In Jimmy Buffett style, clients may spend days doing absolutely nothing or engaging in serious exploring of these award-winning islands. The Florida of days long past, with unspoiled white sand beaches, exotic wildlife and lush subtropical foliage, can still be found here and it is the perfect oasis where visitors can get away from it all and yet still be close to all of the modern amenities. Many of the area’s 100 coastal islands are uninhabited mangrove clusters while others take visitors breath away with their beautiful beaches.
Island hopping by boat!
Hop on a water taxi, rent a boat, take one of the scheduled services to the outer islands. Collect shells. Visit a museum or historic site. Have a “cheeseburger in paradise” at the Cabbage Key Inn. Swim in the pristine waters surrounding tiny North Captiva Island. Relax on
a deserted beach at Cayo Costa. The options are as endless.
Don’t miss: Pack a picnic lunch and head for a favorite of area boaters, Picnic Island. Visible from the Sanibel causeway, this island is located at Mile Marker 101 off the south end of Pine Island. Camping is allowed.
If clients want to be a castaway, this is their island! Cayo Costa State Park is popular with day visitors for its snorkeling and fishing opportunities. Heartier souls can enjoy the primitive overnight camping in the 12 small cabins or 18 tent campsites. No electricity. Close to nature. Beautiful. The island is accessible only by private boat or passenger ferry. The beach was named among the world’s best hidden beaches.

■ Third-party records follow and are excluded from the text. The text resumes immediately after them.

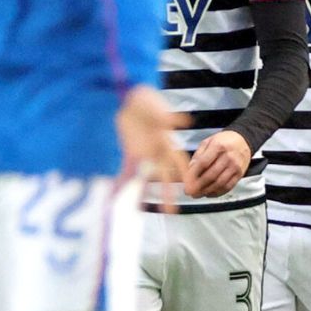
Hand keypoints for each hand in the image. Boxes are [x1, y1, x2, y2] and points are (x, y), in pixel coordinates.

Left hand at [117, 86, 190, 208]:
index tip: (192, 187)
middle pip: (164, 177)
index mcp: (166, 142)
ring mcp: (143, 154)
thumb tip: (185, 121)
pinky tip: (119, 195)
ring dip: (143, 193)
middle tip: (172, 213)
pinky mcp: (129, 152)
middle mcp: (156, 151)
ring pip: (145, 177)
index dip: (186, 174)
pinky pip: (127, 170)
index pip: (179, 162)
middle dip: (168, 194)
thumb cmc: (147, 101)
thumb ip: (167, 117)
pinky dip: (123, 182)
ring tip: (140, 210)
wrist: (129, 97)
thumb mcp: (157, 108)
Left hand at [185, 130, 251, 197]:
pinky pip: (228, 187)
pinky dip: (217, 193)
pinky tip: (209, 193)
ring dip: (206, 191)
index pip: (203, 163)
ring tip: (197, 194)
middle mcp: (228, 157)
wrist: (243, 140)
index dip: (193, 174)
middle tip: (189, 191)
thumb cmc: (224, 140)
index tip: (186, 181)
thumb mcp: (208, 141)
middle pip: (211, 175)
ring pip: (219, 183)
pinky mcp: (239, 174)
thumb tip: (190, 169)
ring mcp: (235, 166)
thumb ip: (198, 155)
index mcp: (218, 146)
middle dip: (198, 186)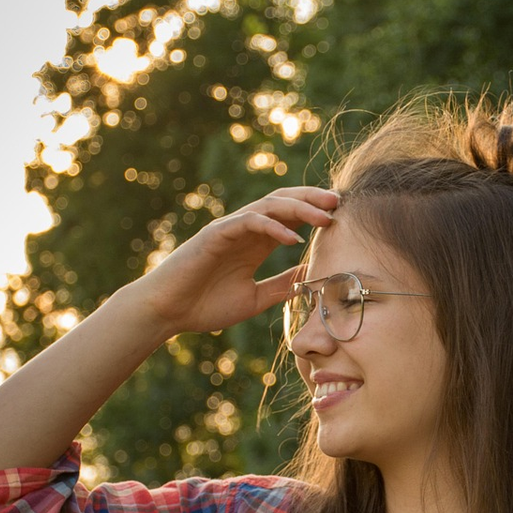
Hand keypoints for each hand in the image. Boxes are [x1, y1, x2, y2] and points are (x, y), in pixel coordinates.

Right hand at [139, 186, 337, 334]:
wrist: (167, 312)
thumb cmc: (205, 305)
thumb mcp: (256, 298)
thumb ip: (283, 285)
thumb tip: (313, 278)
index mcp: (256, 243)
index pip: (292, 218)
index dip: (317, 213)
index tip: (344, 217)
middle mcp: (246, 230)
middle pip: (285, 202)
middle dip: (314, 199)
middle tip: (341, 203)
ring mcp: (230, 229)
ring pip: (270, 206)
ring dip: (299, 208)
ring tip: (324, 215)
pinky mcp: (215, 235)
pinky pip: (248, 223)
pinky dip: (272, 227)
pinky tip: (292, 238)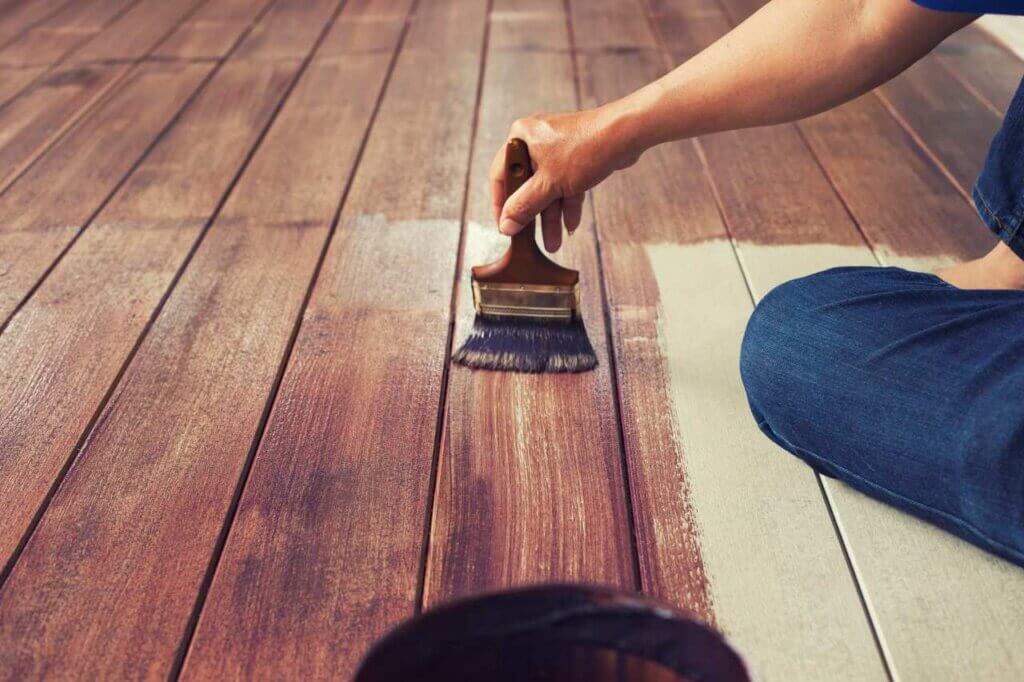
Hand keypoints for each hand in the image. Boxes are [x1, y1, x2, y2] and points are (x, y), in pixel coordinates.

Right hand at [490, 106, 641, 251]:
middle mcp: (536, 141)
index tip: (504, 226)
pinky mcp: (575, 157)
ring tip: (553, 242)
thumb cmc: (585, 148)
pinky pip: (565, 184)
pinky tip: (570, 225)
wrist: (625, 135)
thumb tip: (506, 225)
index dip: (501, 204)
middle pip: (527, 185)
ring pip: (548, 188)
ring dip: (552, 216)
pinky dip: (567, 204)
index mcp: (520, 138)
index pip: (501, 176)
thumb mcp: (549, 184)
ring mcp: (557, 149)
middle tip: (531, 241)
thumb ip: (525, 206)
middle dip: (533, 216)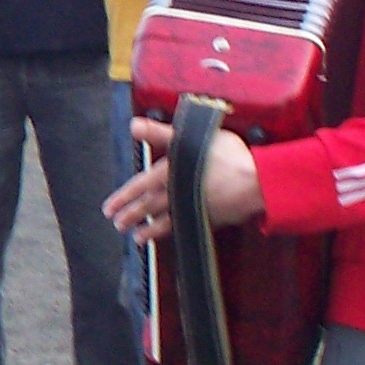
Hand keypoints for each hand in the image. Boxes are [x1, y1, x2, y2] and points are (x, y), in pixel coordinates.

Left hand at [105, 115, 263, 239]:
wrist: (256, 182)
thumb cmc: (227, 155)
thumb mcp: (190, 137)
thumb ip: (160, 132)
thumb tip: (133, 125)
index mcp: (170, 173)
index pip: (140, 186)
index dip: (123, 197)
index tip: (109, 208)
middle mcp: (177, 193)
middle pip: (149, 207)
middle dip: (131, 216)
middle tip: (117, 225)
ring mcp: (193, 208)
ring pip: (165, 222)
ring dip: (149, 230)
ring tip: (136, 239)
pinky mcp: (209, 218)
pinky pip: (185, 227)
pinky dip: (173, 233)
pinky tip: (168, 235)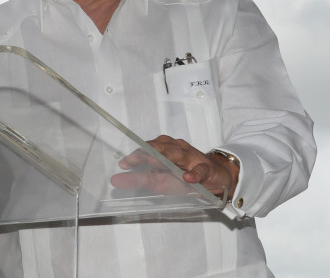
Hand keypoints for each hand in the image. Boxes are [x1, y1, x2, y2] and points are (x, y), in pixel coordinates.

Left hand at [111, 135, 237, 198]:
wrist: (214, 178)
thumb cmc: (183, 177)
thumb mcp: (159, 181)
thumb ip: (137, 179)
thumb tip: (115, 179)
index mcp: (164, 150)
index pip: (148, 149)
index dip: (136, 155)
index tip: (124, 163)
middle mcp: (177, 149)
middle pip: (161, 148)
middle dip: (148, 152)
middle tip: (134, 160)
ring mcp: (192, 158)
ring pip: (180, 154)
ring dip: (168, 157)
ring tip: (156, 162)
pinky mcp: (207, 169)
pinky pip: (201, 170)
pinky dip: (195, 174)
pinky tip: (188, 178)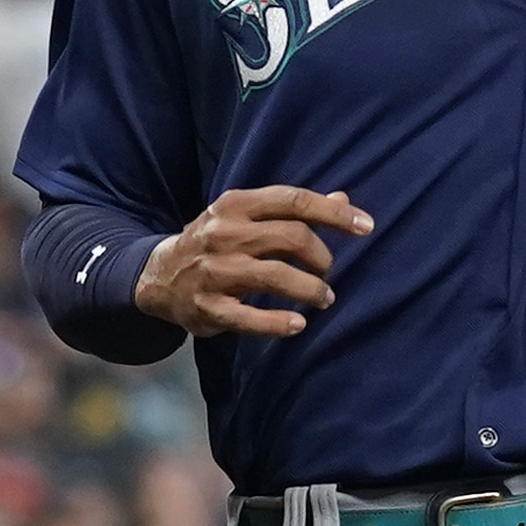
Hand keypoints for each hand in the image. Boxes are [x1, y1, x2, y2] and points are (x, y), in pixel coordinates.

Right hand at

Don’t miss: Shelling at the south end of the island. It is worth getting up at dawn to have the first pick of seashells.
A hidden paradise located on a unique 100-acre island reminiscent of days gone by. Built by playwright and mystery author Mary Roberts Rinehart in 1938 on a Calusa Indian shell mound 38 feet above sea level, the original inn and restaurant features the famous dollar bill bar and cheeseburgers in paradise. The restaurant walls, beams and ceilings are plastered with dollar bills, a tradition that began in 1941 when a fisherman signed and taped his last dollar to the wall. When he returned, he would have money to buy a beer. Visitors continue the tradition today.
Don’t miss: Boaters love to stop in for a cheeseburger at Cabbage Key.
No boat? No problem!
Adventures in Paradise offers daily cruises, canoe and kayak tours, shelling and sea life encounters, dolphin watch cruises and sunset champagne cruises.
Captiva Cruises offers trips from McCarthy’s Marina on Captiva Island. Clients can enjoy shelling, sightseeing and lunch tours at the outer islands and Cabbage Key.
Island hop along the Great Calusa Blueway
Kayaking the barrier islands is a very popular way to see the area and its wildlife. The Great Calusa Blueway Paddling Trail has launch sites and landings around the 190-mile marked trail as well as easy access to rental kayaks and canoes. One of Southwest Florida’s most acclaimed nature-based attractions, the Blueway and the Fort Myers/Sanibel Island area has been recognized as one of the best kayaking destinations in North America.
Put-in sites are designated along the trail, as are other amenities such as campsites, restaurants, marinas and cultural and historic sites of the Calusa Indians, for whom the trail is named. Paddlers enjoy the lush, green, Old-Florida dimension of the Blueway, complete with moss-draped oaks along shores dotted with expansive preserve land. On the trail, novice to experienced paddlers can get up close with outstanding flora and fauna while exploring back bays, aquatic preserves, wildlife refuges, creeks, bayous, rivers, and mangrove forests. Many of the trails follow the course charted some 2,000 years ago by the area’s earliest residents, the Calusa Indians.